Most adventure games, to keep the parser simple, might just have some simple rules, which accepts verb + noun or a cardinal direction, and simple things like that. That's almost a CFG, so in Backus-Naur Form, a simple parser might look like:
s => D
s => VERB
s => VERB object
object => NOUN
object => ADJ NOUN
ADJ => {red, big, sharp, wooden}
NOUN => {stick, sword, mailbox, goon}
VERB => {take, fight, open, ...}
D => {north, east, south, west}
Empirically, this is the kind of parser that many adventure games had in them, to accept simple sentences like open mailbox or north or take wooden sword or exit. That works well enough, and doesn't take much more memory than the list of words. It's essentially the same grammar as a very primitive computer language like an assembler, just with English words.

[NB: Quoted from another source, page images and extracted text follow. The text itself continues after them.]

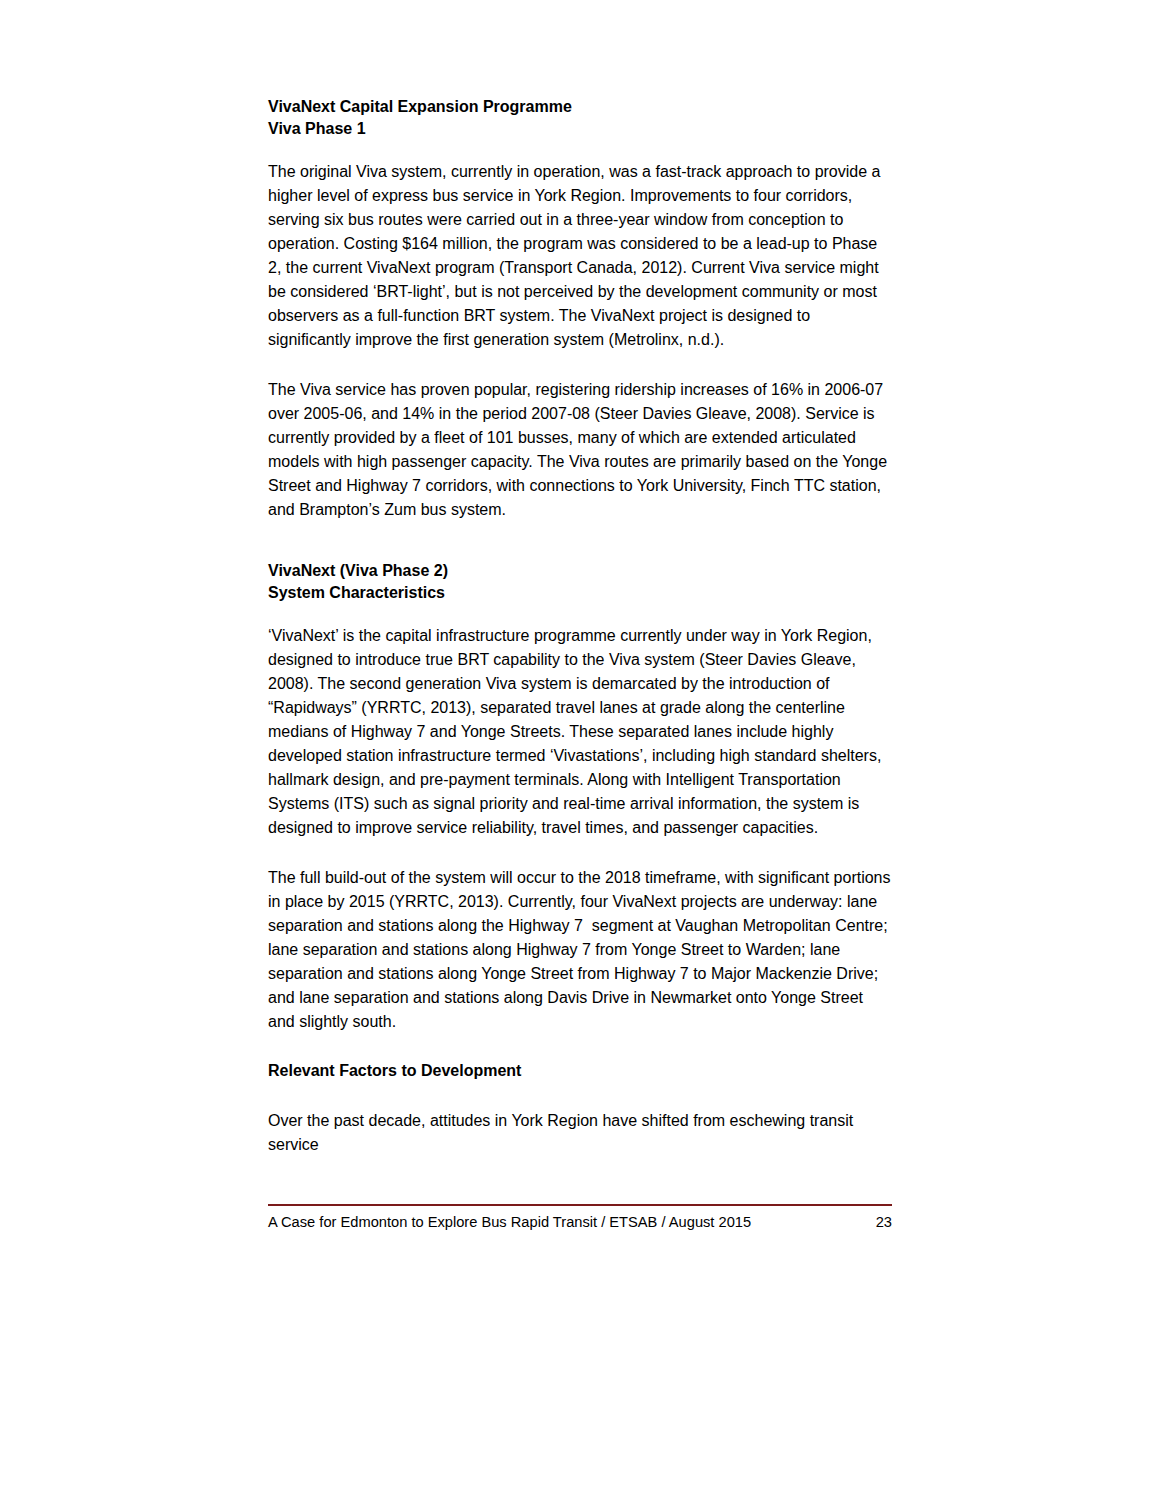VivaNext Capital Expansion Programme
Viva Phase 1
The original Viva system, currently in operation, was a fast-track approach to provide a higher level of express bus service in York Region. Improvements to four corridors, serving six bus routes were carried out in a three-year window from conception to operation. Costing $164 million, the program was considered to be a lead-up to Phase 2, the current VivaNext program (Transport Canada, 2012). Current Viva service might be considered ‘BRT-light’, but is not perceived by the development community or most observers as a full-function BRT system. The VivaNext project is designed to significantly improve the first generation system (Metrolinx, n.d.).
The Viva service has proven popular, registering ridership increases of 16% in 2006-07 over 2005-06, and 14% in the period 2007-08 (Steer Davies Gleave, 2008). Service is currently provided by a fleet of 101 busses, many of which are extended articulated models with high passenger capacity. The Viva routes are primarily based on the Yonge Street and Highway 7 corridors, with connections to York University, Finch TTC station, and Brampton’s Zum bus system.
VivaNext (Viva Phase 2)
System Characteristics
‘VivaNext’ is the capital infrastructure programme currently under way in York Region, designed to introduce true BRT capability to the Viva system (Steer Davies Gleave, 2008). The second generation Viva system is demarcated by the introduction of “Rapidways” (YRRTC, 2013), separated travel lanes at grade along the centerline medians of Highway 7 and Yonge Streets. These separated lanes include highly developed station infrastructure termed ‘Vivastations’, including high standard shelters, hallmark design, and pre-payment terminals. Along with Intelligent Transportation Systems (ITS) such as signal priority and real-time arrival information, the system is designed to improve service reliability, travel times, and passenger capacities.
The full build-out of the system will occur to the 2018 timeframe, with significant portions in place by 2015 (YRRTC, 2013). Currently, four VivaNext projects are underway: lane separation and stations along the Highway 7 segment at Vaughan Metropolitan Centre; lane separation and stations along Highway 7 from Yonge Street to Warden; lane separation and stations along Yonge Street from Highway 7 to Major Mackenzie Drive; and lane separation and stations along Davis Drive in Newmarket onto Yonge Street and slightly south.
Relevant Factors to Development
Over the past decade, attitudes in York Region have shifted from eschewing transit service
A Case for Edmonton to Explore Bus Rapid Transit / ETSAB / August 2015 23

Now when the Hobbit came out, for the ZX Spectrum (it needed the 48K version), it had a much more advanced parser, allowing it to accept sentences in an impressive subset of English which they called Inglish, like "ask Gandalf about the curious map then take sword and kill troll with it. That's some tricky pronoun resolution right there (did you mean to kill the troll with the sword, or the mapinstrumental? Or even with Gandalf or the trollcomitative?
Also, if you don't give the object, the dialogue might go something like this:
> OPEN
Open what?
> ALL
You open the green door. You open the chest and a bat flies out. Gandalf closes the chest.
... which means that context is stored in between each entry (in order that the game knows what to do to all), and it also means that there is a one-to-many mapping between pronoun and object.
I'm impressed that this all fits into 48K, which also houses input-output routines (for some reason the game didn't use the ones in ROM), plenty of graphics, all characters, objects and prose, etc.
How did this parser work, to allow it to be so small, and yet understand such intricate syntax?
1 Instrumental means "using the thing to accomplish the task" 2 Comitative means "accomplishing the task together with someone". It's an ambiguity in the English word "with".